Ainsi nous pourrions lire différemment les massacres de masse de populations civiles, commis par des Etats et leurs armées au nom des « impérieuses nécessités de la guerre ». Comme, par exemple, les bombardements des villes françaises, surtout en Bretagne et en Normandie, pilonnées en 1944-45 par l’aviation anglo-américaine, les Alliés, pour en déloger les troupes allemandes, causant au passage la mort de dizaines et de dizaines de milliers de civils français, victimes de « dégâts collatéraux ».

« Fortement touché, le pays a reçu 22 % du tonnage de bombes lâchées par les Alliés sur l’Europe pendant la guerre.
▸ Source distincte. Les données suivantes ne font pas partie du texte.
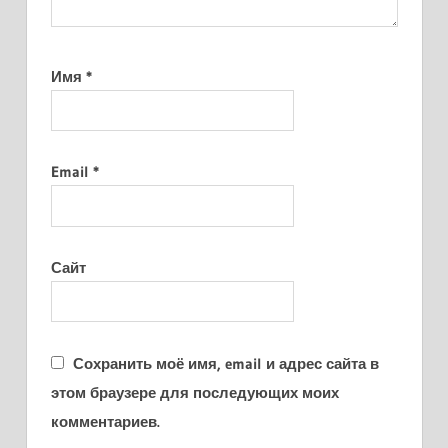
Имя
*
Email
*
Сайт
Сохранить моё имя, email и адрес сайта в
этом браузере для последующих моих
комментариев.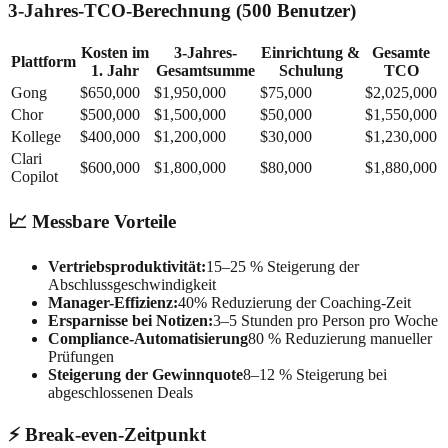
3-Jahres-TCO-Berechnung (500 Benutzer)
Kosten im
3-Jahres-
Einrichtung &
Gesamte
Plattform
1. Jahr
Gesamtsumme
Schulung
TCO
Gong
$650,000
$1,950,000
$75,000
$2,025,000
Chor
$500,000
$1,500,000
$50,000
$1,550,000
Kollege
$400,000
$1,200,000
$30,000
$1,230,000
Clari
$600,000
$1,800,000
$80,000
$1,880,000
Copilot
📈 Messbare Vorteile
Vertriebsproduktivität:
15–25 % Steigerung der
Abschlussgeschwindigkeit
Manager-Effizienz:
40% Reduzierung der Coaching-Zeit
Ersparnisse bei Notizen:
3–5 Stunden pro Person pro Woche
Compliance-Automatisierung
80 % Reduzierung manueller
Prüfungen
Steigerung der Gewinnquote
8–12 % Steigerung bei
abgeschlossenen Deals
⚡ Break-even-Zeitpunkt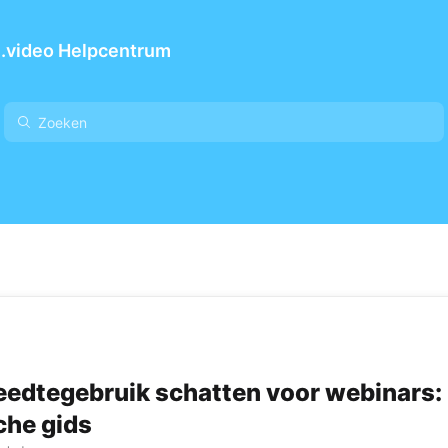
.video Helpcentrum
edtegebruik schatten voor webinars:
che gids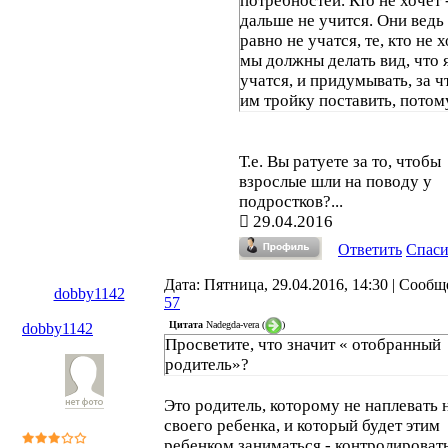
потребностей. Кто не хочет 
дальше не учится. Они ведь
равно не учатся, те, кто не х
мы должны делать вид, что 
учатся, и придумывать, за ч
им тройку поставить, потом
фиг кто позволит оставить н
второй год, да и объективно
нужны эти индивидуумы л
Т.е. Вы ратуете за то, чтобы
год в школе. И пусть после 
взрослые шли на поводу у
начального звена можно бы
подростков?...
отчислять из школы тех, кто
29.04.2016
учится или не дает учиться
Ответить
Спас
другим. Вот тогда было бы
образование.
Дата: Пятница, 29.04.2016, 14:30 | Сообщ
dobby1142
57
Цитата
Nadegda-vera
(
)
dobby1142
Просветите, что значит « отобранный
родитель»?
Это родитель, которому не наплевать 
своего ребенка, и который будет этим
ребенком заниматься - контролироват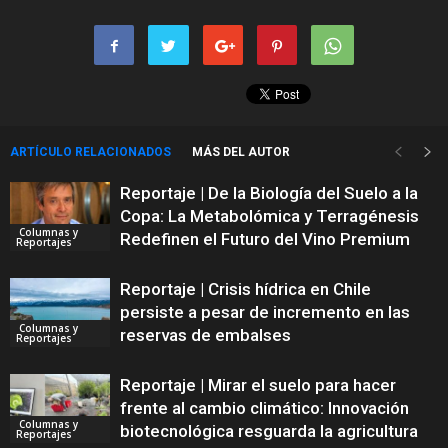
ARTÍCULO RELACIONADOS
MÁS DEL AUTOR
Reportaje | De la Biología del Suelo a la
Copa: La Metabolómica y Terragénesis
Columnas y
Redefinen el Futuro del Vino Premium
Reportajes
Reportaje | Crisis hídrica en Chile
persiste a pesar de incremento en las
Columnas y
reservas de embalses
Reportajes
Reportaje | Mirar el suelo para hacer
frente al cambio climático: Innovación
Columnas y
biotecnológica resguarda la agricultura
Reportajes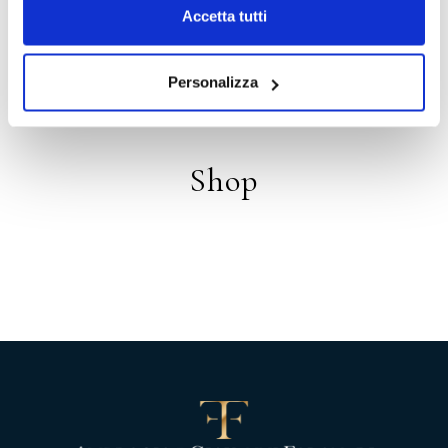
Accetta tutti
Distribuzione
Personalizza
Shop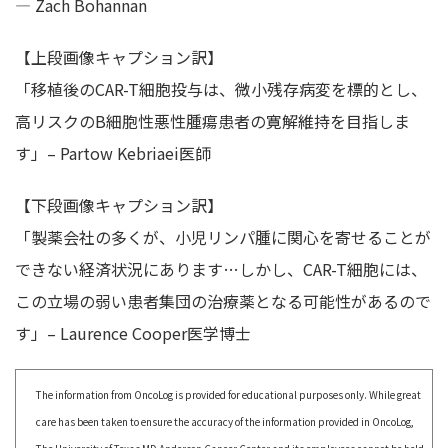
— Zach Bohannan
【上段画像キャプション訳】
「移植後のCAR-T細胞投与は、微小残存病変を標的とし、
高リスクのB細胞性悪性腫瘍患者の寛解維持を目指しま
す」– Partow Kebriaei医師
【下段画像キャプション訳】
「製薬会社の多くが、小児リンパ腫に関心を寄せることが
できない経済状況にあります…しかし、CAR-T細胞には、
この立場の弱い患者集団の治療薬となる可能性があるので
す」– Laurence Cooper医学博士
The information from OncoLog is provided for educational purposes only. While great
care has been taken to ensure the accuracy of the information provided in OncoLog,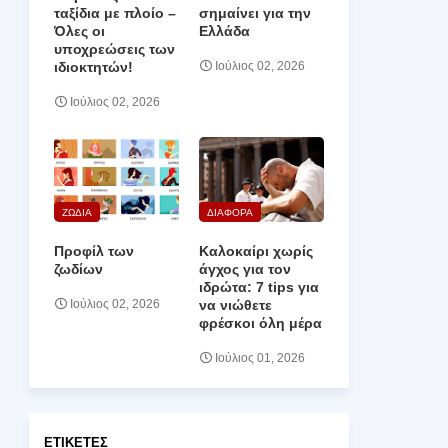
ταξίδια με πλοίο –
σημαίνει για την
Όλες οι
Ελλάδα
υποχρεώσεις των
ιδιοκτητών!
Ιούλιος 02, 2026
Ιούλιος 02, 2026
ΖΩΔΙΑ
ΔΙΑΦΟΡΑ
Προφίλ των
Καλοκαίρι χωρίς
ζωδίων
άγχος για τον
ιδρώτα: 7 tips για
να νιώθετε
Ιούλιος 02, 2026
φρέσκοι όλη μέρα
Ιούλιος 01, 2026
ΕΤΙΚΈΤΕΣ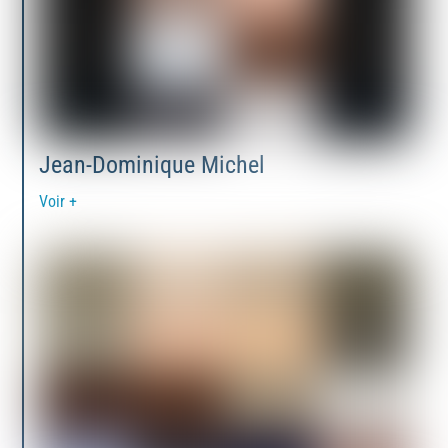
Jean-Dominique Michel
Voir +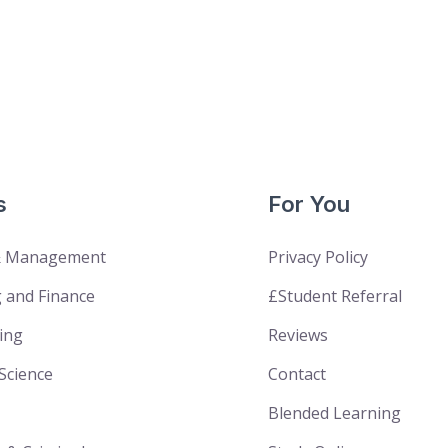
s
For You
& Management
Privacy Policy
 and Finance
£Student Referral
ing
Reviews
Science
Contact
Blended Learning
Souvent maladroites, ces opérations n’ont pas manqué de toucher les civils et des bâtis qui n’avaient rien à voir avec leurs objectifs. C’est l’ensemble du territoire français qui est concerné. Au-delà des villes portuaires de Lorient ou de Brest par exemple, bases des sous-marins allemands dont l’attaque intensive était attendue, bien d’autres centres urbains majeurs du pays ont subi une grande violence. C’est le sort de villes comme Nantes, Caen, Le Havre et Marseille, pour n’en nommer que quelques-unes. Beaucoup de petites municipalités ont aussi été fortement touchées, voire parfois presque totalement détruites. Les bombardements stratégiques effectués par les Alliés ont donc été un événement majeur de la seconde Guerre mondiale pour la France. Pourtant, le sujet semble généralement ignoré. » [2]

Si on partait du principe humanitaire qu’un mort est un mort, un blessé un blessé, peu importe qui l’a provoqué, sa justification ou sa légalité, il faudrait regarder de la même manière les massacres de civils commis par les bombardements des Alliés sur les villes allemandes, Dresde et Berlin en particulier. Enfin dire que les bombes nucléaires lâchées sur Hiroshima et Nagasaki n’ont pas été le recours obligé de la guerre pour faire plier l’ennemi japonais, mais un monstrueux massacre de la population japonaise (entre 100 et 200.000 morts d’un coup). Pour terroriser les Japonais et les obliger à capituler, les Etats-Unis ont sans doute commis l’acte terroriste le plus meurtrier de l’histoire. Que dire enfin des centaines de milliers de morts, tués sous les bombes en Irak, en Afghanistan, en Syrie, pour combattre les terroristes et amener la « démocratie » chez les « barbares » ?

C’est que tous ces massacres de masse commis par des Etats et leurs armées, infiniment plus meurtriers que toutes les actions de guérilla des combattants résistants, sont restés et demeureront impunis. Car considérés par ces mêmes Etats commis au nom du droit, de la justice, de la liberté. Inimaginable d’inculper et traduire en justice des « libérateurs », des Churchill, Roosevelt, Truman, Bush, Blair, Obama, Sarkozy, Hollande. Alors que les prisons du monde entier sont remplies de « terroristes » condamnés à des années et des années d’enfermement, ou attendant depuis des années un éventuel procès. C’est le cas en particulier de 6000 prisonniers politiques enfermés dans les prisons israéliennes, auxquels viennent s’ajouter 2500 autres palestiniens de Cisjordanie arrêtés depuis le 7 octobre dernier, parfois accusés d’actes terroristes et le plus souvent inculpés de complicité ou d’apologie du terrorisme. Pour faire peur aux résistants, à leurs familles et à leurs amis, pour les empêcher de continuer leur lutte. Pour imposer le silence et la soumission, le recours au terrorisme paraît la règle de tous les Etats, dictatoriaux ou démocratiques qu’ils soient définis, les Etats colonialistes en particulier.

Alessandro Stella

[1Cf. site de l’AFP

[2Victor Bissonnette, « Une violence sous silence : le bombardement de la France par les Alliés », Cahiers d’histoire, vol. 36, numéro 2, hiver 2019, p. 153–178.